このように、適切な手法を使い分けることで、平面波基底を用いた第一原理計算からも、信頼性の高い原子電荷情報を引き出すことが可能となります。

参考文献#

  1. A. D. Becke, J. Chem. Phys. 88, 2547 (1988).

  2. G. Henkelman, A. Arnaldsson, and H. Jónsson, Computational Materials Science 36, 354 (2006).
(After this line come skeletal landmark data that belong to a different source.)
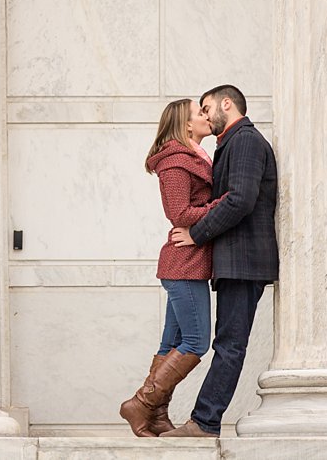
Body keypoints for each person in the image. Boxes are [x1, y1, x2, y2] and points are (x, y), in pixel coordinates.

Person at [160, 84, 278, 438]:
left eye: (208, 107)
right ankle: (170, 413)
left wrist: (197, 234)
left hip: (244, 263)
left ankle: (205, 422)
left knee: (229, 344)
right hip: (234, 262)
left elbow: (240, 200)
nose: (205, 115)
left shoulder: (244, 141)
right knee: (222, 342)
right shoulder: (230, 143)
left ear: (227, 103)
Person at [119, 98, 225, 437]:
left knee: (172, 343)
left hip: (189, 263)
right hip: (184, 264)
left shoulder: (195, 157)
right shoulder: (177, 162)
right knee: (195, 342)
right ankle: (140, 404)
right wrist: (222, 205)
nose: (206, 116)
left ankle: (155, 416)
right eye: (199, 113)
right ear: (185, 124)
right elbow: (179, 213)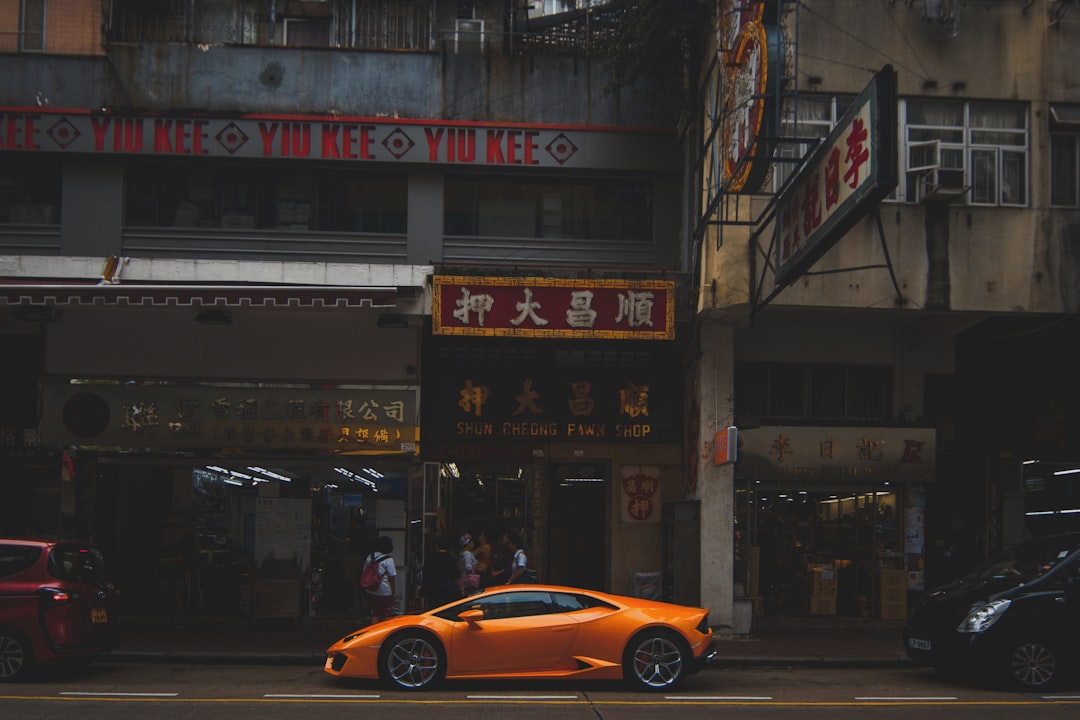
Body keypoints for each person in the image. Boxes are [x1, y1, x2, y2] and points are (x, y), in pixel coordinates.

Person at [419, 535, 461, 609]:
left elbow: (425, 575)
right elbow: (456, 577)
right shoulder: (451, 559)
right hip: (447, 592)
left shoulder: (430, 558)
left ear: (437, 545)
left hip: (432, 590)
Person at [362, 536, 397, 622]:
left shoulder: (370, 557)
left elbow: (364, 572)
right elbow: (391, 578)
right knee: (387, 615)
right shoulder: (388, 560)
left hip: (370, 590)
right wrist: (392, 593)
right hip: (384, 592)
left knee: (375, 614)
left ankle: (374, 633)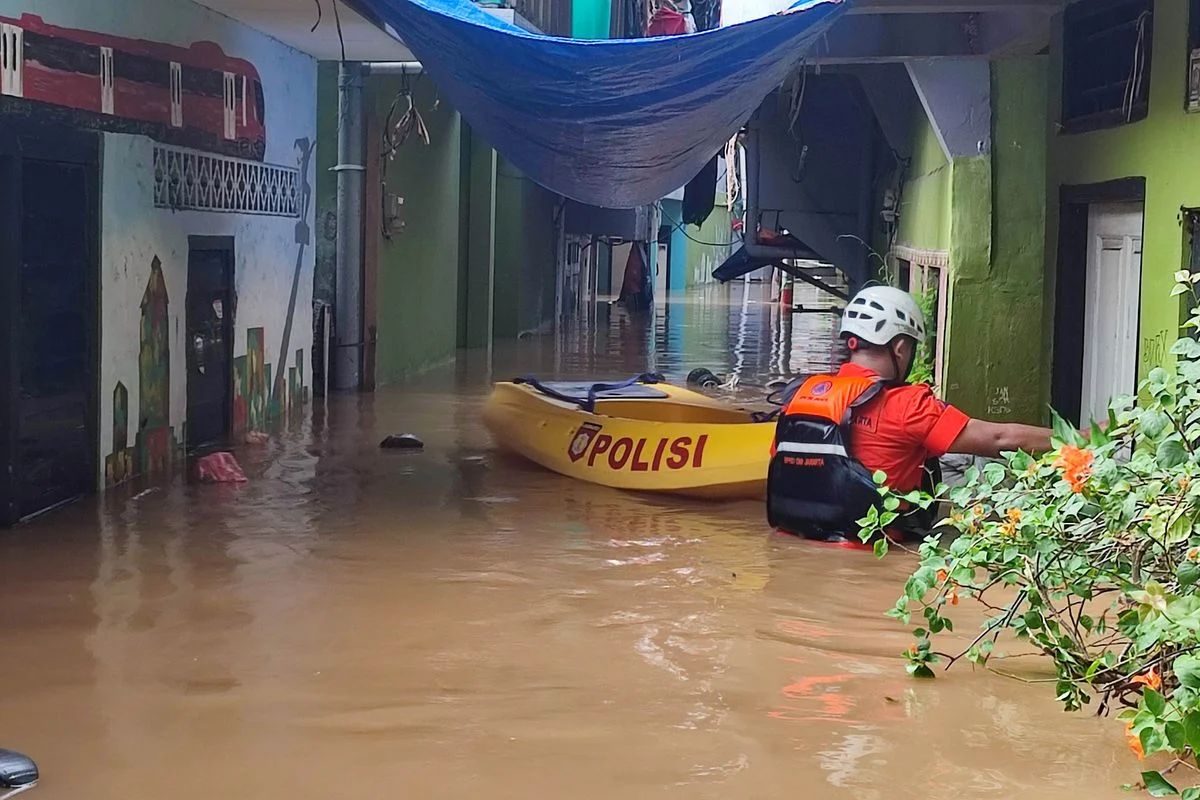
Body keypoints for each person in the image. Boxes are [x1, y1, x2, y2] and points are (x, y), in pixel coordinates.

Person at [766, 284, 1061, 545]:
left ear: (851, 342)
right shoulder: (908, 404)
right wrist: (1076, 439)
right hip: (871, 549)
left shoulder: (802, 396)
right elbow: (999, 439)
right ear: (900, 348)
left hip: (793, 540)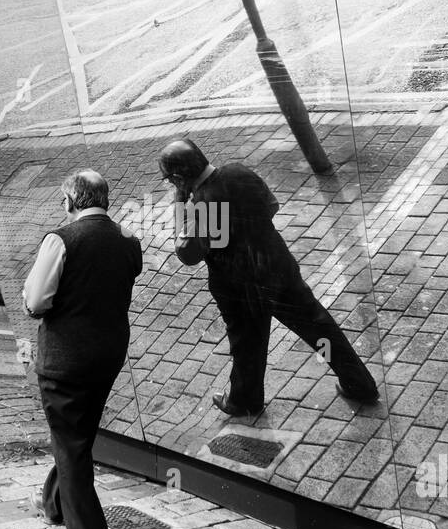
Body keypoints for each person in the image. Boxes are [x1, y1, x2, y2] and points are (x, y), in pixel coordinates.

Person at [159, 138, 380, 417]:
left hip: (240, 289)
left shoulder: (201, 207)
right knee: (319, 328)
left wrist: (181, 204)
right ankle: (359, 383)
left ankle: (244, 401)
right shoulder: (239, 172)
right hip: (277, 268)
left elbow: (187, 254)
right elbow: (271, 206)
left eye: (171, 181)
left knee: (247, 344)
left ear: (179, 177)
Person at [23, 169, 142, 529]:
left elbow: (36, 301)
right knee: (77, 435)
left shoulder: (61, 239)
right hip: (107, 355)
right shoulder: (128, 240)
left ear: (73, 200)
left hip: (66, 360)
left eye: (64, 199)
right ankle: (54, 505)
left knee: (73, 446)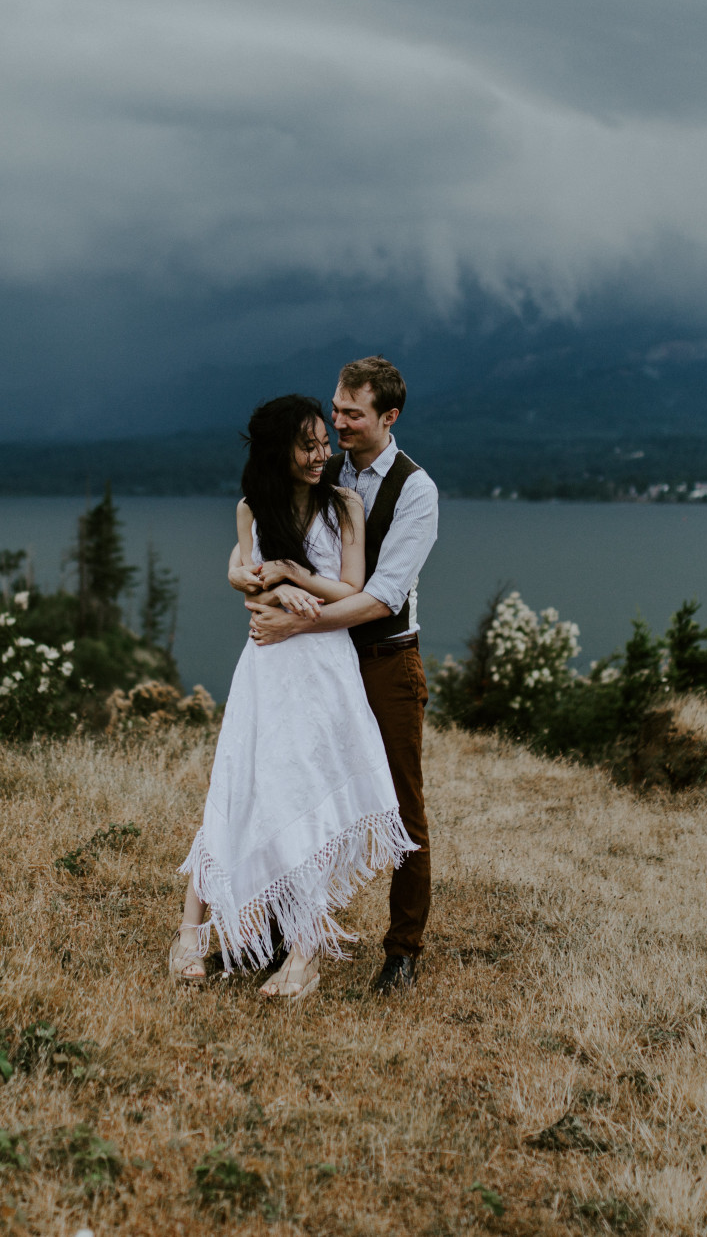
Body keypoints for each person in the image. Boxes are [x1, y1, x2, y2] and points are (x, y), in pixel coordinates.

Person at [169, 393, 418, 999]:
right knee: (238, 785)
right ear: (281, 451)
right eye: (308, 445)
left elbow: (351, 587)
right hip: (267, 666)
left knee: (309, 794)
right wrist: (269, 588)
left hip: (327, 668)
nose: (321, 454)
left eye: (324, 443)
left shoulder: (345, 504)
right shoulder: (252, 509)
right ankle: (189, 934)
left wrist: (294, 578)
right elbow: (249, 582)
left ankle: (304, 955)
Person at [242, 357, 439, 995]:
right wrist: (255, 585)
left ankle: (403, 950)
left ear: (389, 417)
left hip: (383, 662)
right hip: (321, 669)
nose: (337, 424)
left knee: (401, 808)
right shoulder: (323, 468)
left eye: (352, 414)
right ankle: (280, 933)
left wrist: (297, 621)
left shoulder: (416, 491)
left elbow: (381, 598)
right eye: (336, 410)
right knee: (295, 792)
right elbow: (265, 545)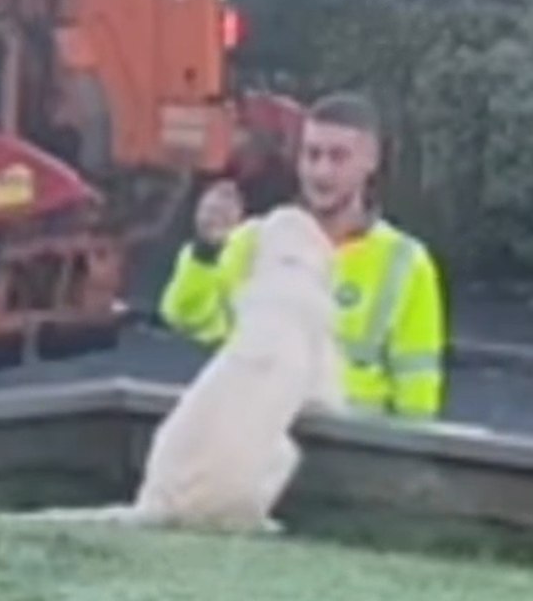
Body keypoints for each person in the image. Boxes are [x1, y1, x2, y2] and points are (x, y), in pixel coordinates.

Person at [158, 91, 447, 419]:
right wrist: (206, 248)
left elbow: (417, 393)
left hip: (351, 447)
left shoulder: (406, 263)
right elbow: (187, 317)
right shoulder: (255, 240)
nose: (321, 172)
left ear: (370, 161)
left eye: (338, 157)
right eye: (312, 155)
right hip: (262, 438)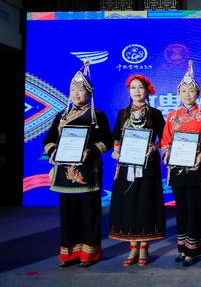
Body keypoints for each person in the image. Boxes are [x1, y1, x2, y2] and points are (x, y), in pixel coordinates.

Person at [42, 59, 113, 268]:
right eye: (73, 89)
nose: (76, 93)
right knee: (68, 215)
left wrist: (90, 151)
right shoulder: (61, 115)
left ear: (89, 93)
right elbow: (48, 140)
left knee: (89, 213)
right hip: (64, 172)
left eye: (80, 89)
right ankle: (70, 254)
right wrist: (54, 152)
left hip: (88, 170)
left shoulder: (97, 115)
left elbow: (108, 140)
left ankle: (89, 254)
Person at [161, 61, 201, 267]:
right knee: (181, 210)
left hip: (196, 169)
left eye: (191, 91)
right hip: (177, 169)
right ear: (178, 93)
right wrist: (166, 154)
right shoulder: (172, 116)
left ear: (198, 94)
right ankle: (182, 249)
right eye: (183, 91)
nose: (187, 94)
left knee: (194, 210)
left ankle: (192, 251)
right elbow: (165, 140)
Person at [108, 75, 167, 266]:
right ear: (128, 91)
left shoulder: (155, 114)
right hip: (126, 166)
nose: (137, 91)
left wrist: (154, 148)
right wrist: (116, 150)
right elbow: (116, 138)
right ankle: (132, 247)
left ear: (147, 90)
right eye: (133, 87)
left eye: (140, 87)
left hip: (148, 166)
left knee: (144, 205)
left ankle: (144, 247)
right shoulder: (122, 113)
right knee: (129, 204)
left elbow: (165, 139)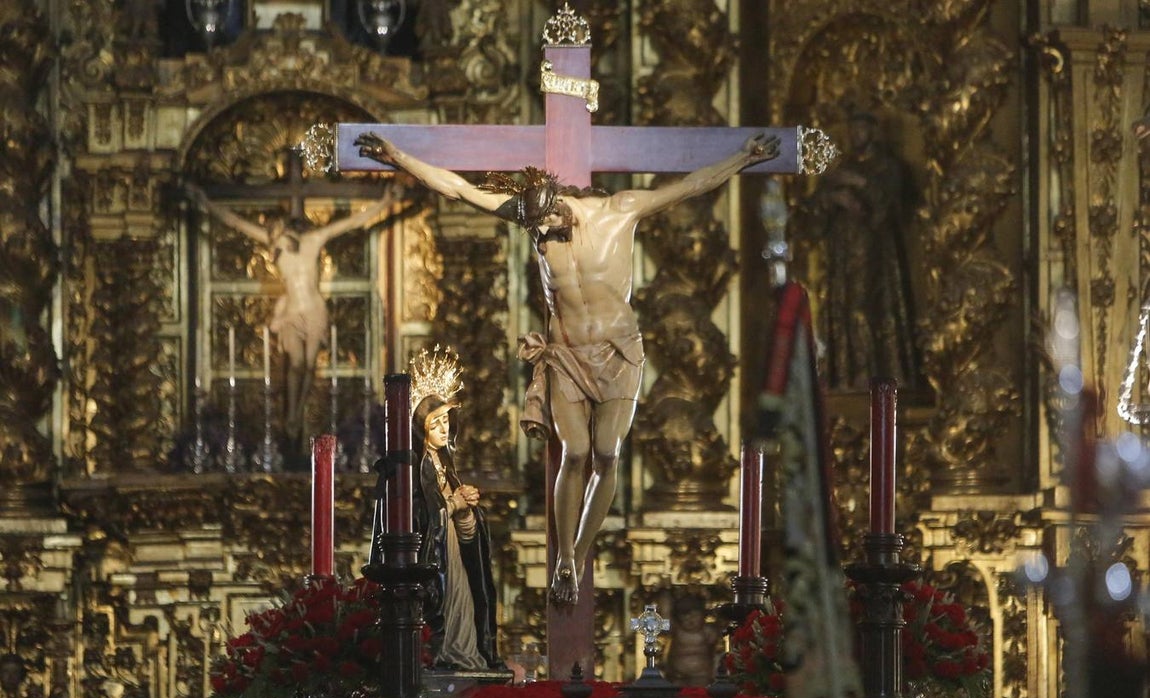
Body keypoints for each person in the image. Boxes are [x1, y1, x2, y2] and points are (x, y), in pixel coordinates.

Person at [354, 130, 779, 605]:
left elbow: (691, 187)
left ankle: (579, 548)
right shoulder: (530, 217)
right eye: (533, 230)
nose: (541, 235)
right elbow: (456, 187)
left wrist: (743, 158)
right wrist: (397, 156)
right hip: (567, 354)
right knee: (574, 452)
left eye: (547, 226)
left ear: (559, 203)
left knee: (607, 452)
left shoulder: (620, 211)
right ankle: (566, 560)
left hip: (617, 350)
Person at [186, 183, 398, 448]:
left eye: (275, 234)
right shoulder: (277, 247)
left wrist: (385, 202)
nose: (272, 243)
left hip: (314, 310)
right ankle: (292, 415)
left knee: (307, 365)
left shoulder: (314, 240)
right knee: (296, 364)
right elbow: (236, 222)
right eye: (271, 237)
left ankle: (295, 414)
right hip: (292, 313)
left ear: (284, 228)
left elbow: (352, 223)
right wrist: (205, 201)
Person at [805, 111, 921, 391]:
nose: (856, 134)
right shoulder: (840, 168)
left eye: (861, 129)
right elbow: (813, 211)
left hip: (874, 254)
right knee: (843, 309)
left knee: (866, 309)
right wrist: (834, 198)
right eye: (852, 129)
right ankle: (845, 374)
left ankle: (874, 373)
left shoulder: (885, 166)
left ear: (872, 131)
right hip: (842, 252)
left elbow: (891, 205)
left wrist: (859, 185)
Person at [411, 377, 500, 670]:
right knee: (450, 608)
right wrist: (453, 505)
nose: (443, 429)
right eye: (435, 424)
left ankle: (465, 652)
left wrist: (466, 511)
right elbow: (420, 522)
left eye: (446, 421)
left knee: (468, 602)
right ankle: (446, 652)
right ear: (422, 430)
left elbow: (463, 528)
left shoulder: (447, 465)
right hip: (438, 560)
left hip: (454, 558)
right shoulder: (419, 468)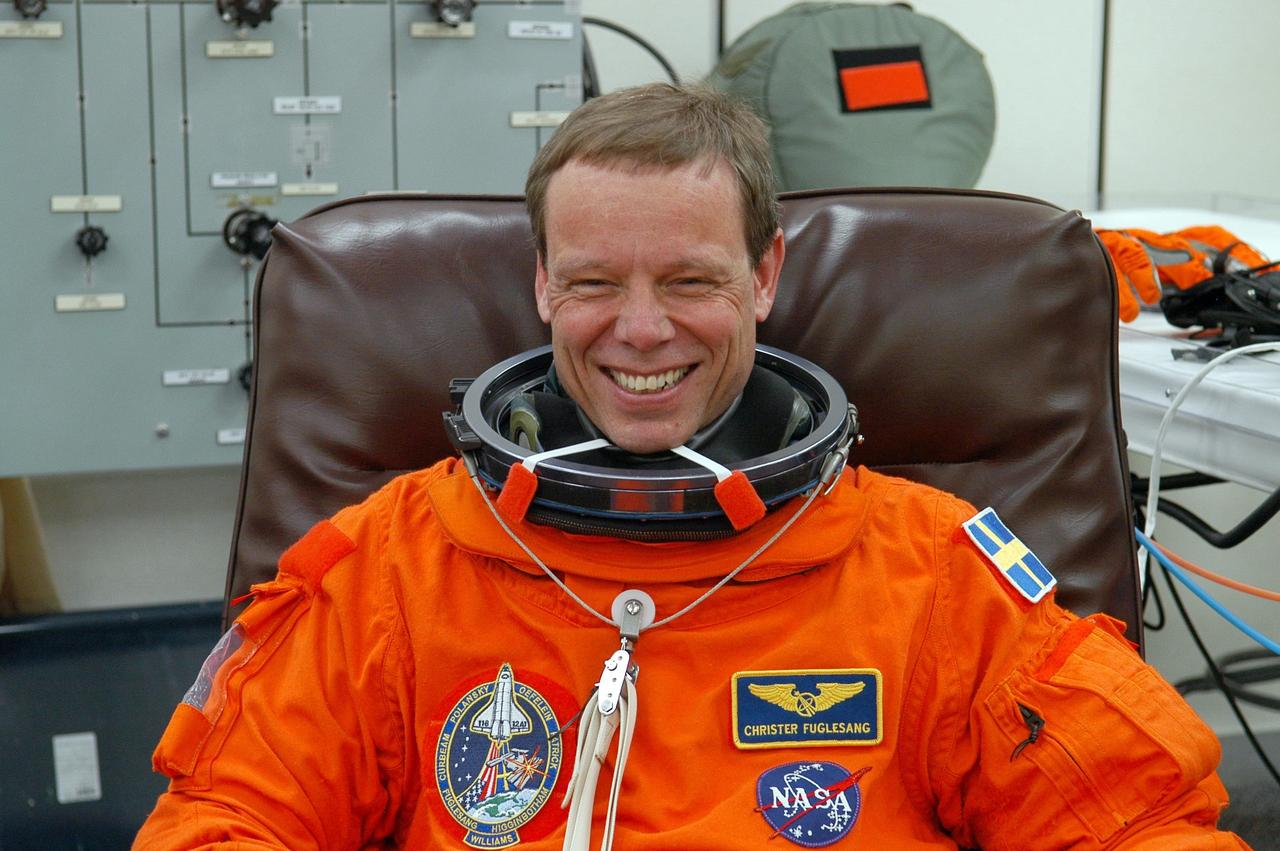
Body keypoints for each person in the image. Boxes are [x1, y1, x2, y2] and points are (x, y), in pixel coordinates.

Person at [135, 83, 1246, 850]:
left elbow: (1135, 817)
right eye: (591, 282)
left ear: (763, 273)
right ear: (539, 285)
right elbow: (231, 814)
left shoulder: (932, 575)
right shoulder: (391, 566)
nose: (639, 330)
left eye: (687, 280)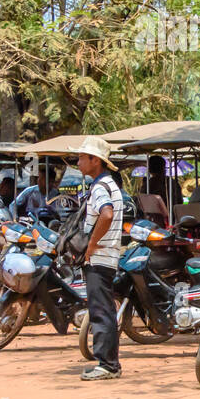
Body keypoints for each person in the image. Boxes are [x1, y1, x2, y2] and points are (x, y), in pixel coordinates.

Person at [76, 137, 125, 381]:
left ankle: (107, 364)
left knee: (101, 311)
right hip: (107, 256)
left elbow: (106, 214)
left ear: (96, 161)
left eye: (82, 158)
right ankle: (109, 363)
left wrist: (92, 244)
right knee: (104, 309)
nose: (78, 162)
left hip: (100, 257)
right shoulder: (109, 184)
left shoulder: (100, 187)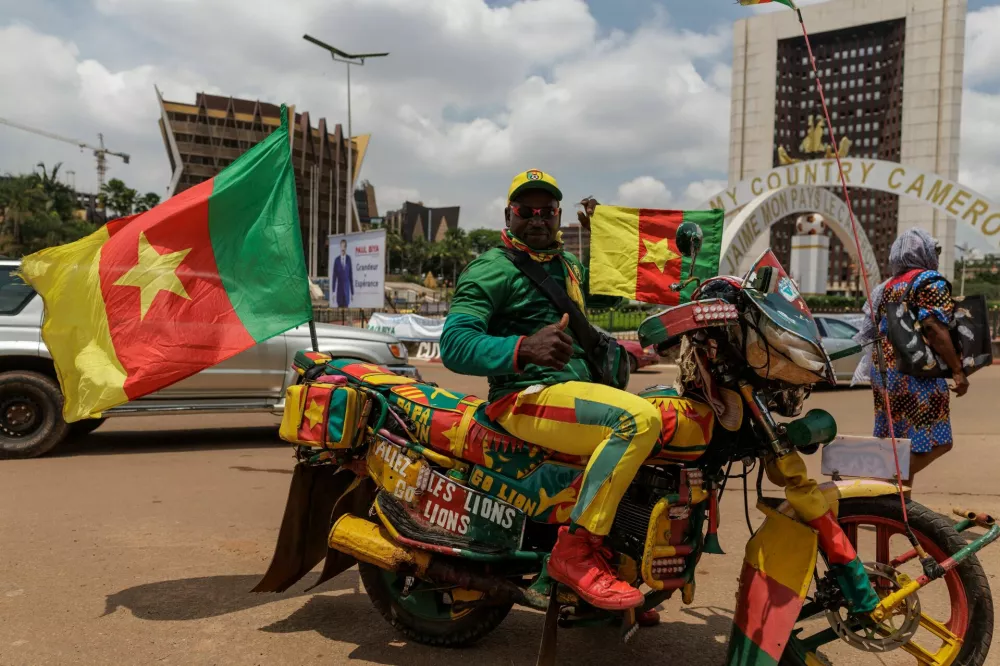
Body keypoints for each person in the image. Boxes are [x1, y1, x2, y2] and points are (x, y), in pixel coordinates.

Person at [440, 169, 662, 611]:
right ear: (509, 214)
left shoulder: (568, 266)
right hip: (524, 397)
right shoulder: (492, 269)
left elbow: (609, 301)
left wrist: (606, 244)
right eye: (527, 210)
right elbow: (454, 344)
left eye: (547, 211)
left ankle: (615, 561)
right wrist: (523, 348)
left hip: (572, 391)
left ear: (558, 215)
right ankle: (573, 553)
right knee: (637, 421)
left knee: (669, 423)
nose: (538, 219)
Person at [853, 228, 968, 495]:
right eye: (934, 251)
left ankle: (894, 508)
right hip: (917, 373)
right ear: (924, 253)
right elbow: (933, 327)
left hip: (885, 372)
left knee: (899, 443)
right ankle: (878, 488)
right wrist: (958, 370)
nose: (936, 256)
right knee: (940, 442)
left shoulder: (888, 285)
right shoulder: (930, 281)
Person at [331, 238, 353, 308]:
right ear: (340, 247)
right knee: (339, 313)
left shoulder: (349, 259)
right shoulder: (336, 260)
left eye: (344, 246)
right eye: (342, 246)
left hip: (346, 291)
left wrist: (352, 293)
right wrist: (333, 291)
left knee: (346, 312)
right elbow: (334, 277)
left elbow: (350, 276)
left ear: (346, 247)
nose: (343, 248)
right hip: (339, 291)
  3. https://theory.cm.utexas.edu/henkelman/research/bader/

  4. Gaussian 09, Revision A.1, M. J. Frisch, et al., Gaussian, Inc., Wallingford CT, 2009.

  5. C. M. Breneman, K. B. Wiberg, J. Comp. Chem. 11, 361 (1990).

  6. X. Li et al., Acta Materialia 57, 5882 (2009).

  7. G. C. Vásquez et al., Scientific reports 8, 8740 (2018).